▶ _WHAT TO PRODUCE_: The lines you return should be those containing the string "dried", taken from the data below.

##### PROVIDED MATERIAL #####

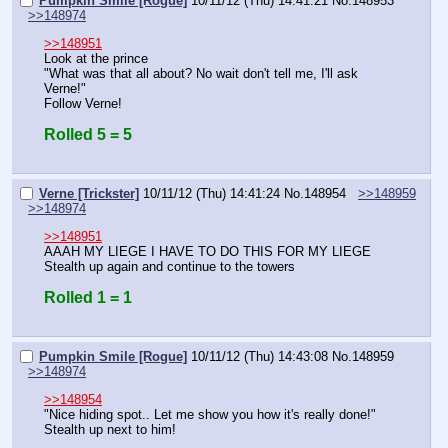
Pumpkin Smile [Rogue]
10/11/12 (Thu) 14:41:21
No.
148953
>>148974
>>148951
Look at the prince
"What was that all about? No wait don't tell me, I'll ask 
Verne!"
Follow Verne!
Rolled 5 = 5
Verne [Trickster]
10/11/12 (Thu) 14:41:24
No.
148954
>>148959
>>148974
>>148951
AAAH MY LIEGE I HAVE TO DO THIS FOR MY LIEGE
Stealth up again and continue to the towers
Rolled 1 = 1
Pumpkin Smile [Rogue]
10/11/12 (Thu) 14:43:08
No.
148959
>>148974
>>148954
"Nice hiding spot.. Let me show you how it's really done!"
Stealth up next to him!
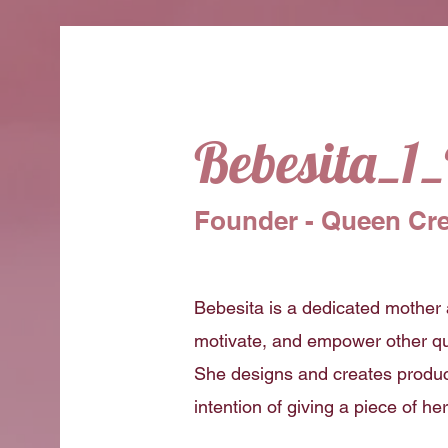
Bebesita_1
Founder - Queen Cre
Bebesita is a dedicated mother 
motivate, and empower other qu
She designs and creates produc
intention of giving a piece of he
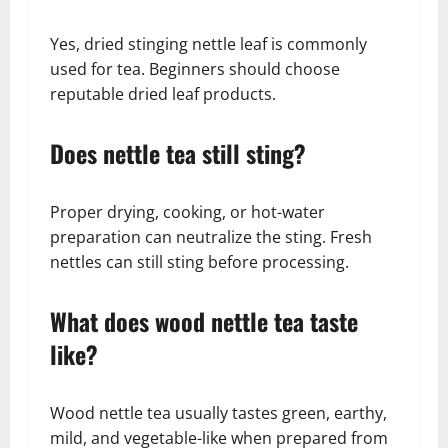
Yes, dried stinging nettle leaf is commonly
used for tea. Beginners should choose
reputable dried leaf products.
Does nettle tea still sting?
Proper drying, cooking, or hot-water
preparation can neutralize the sting. Fresh
nettles can still sting before processing.
What does wood nettle tea taste
like?
Wood nettle tea usually tastes green, earthy,
mild, and vegetable-like when prepared from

#####

▶ _SOLUTION TO THE EXERCISE_:
Yes, dried stinging nettle leaf is commonly
reputable dried leaf products.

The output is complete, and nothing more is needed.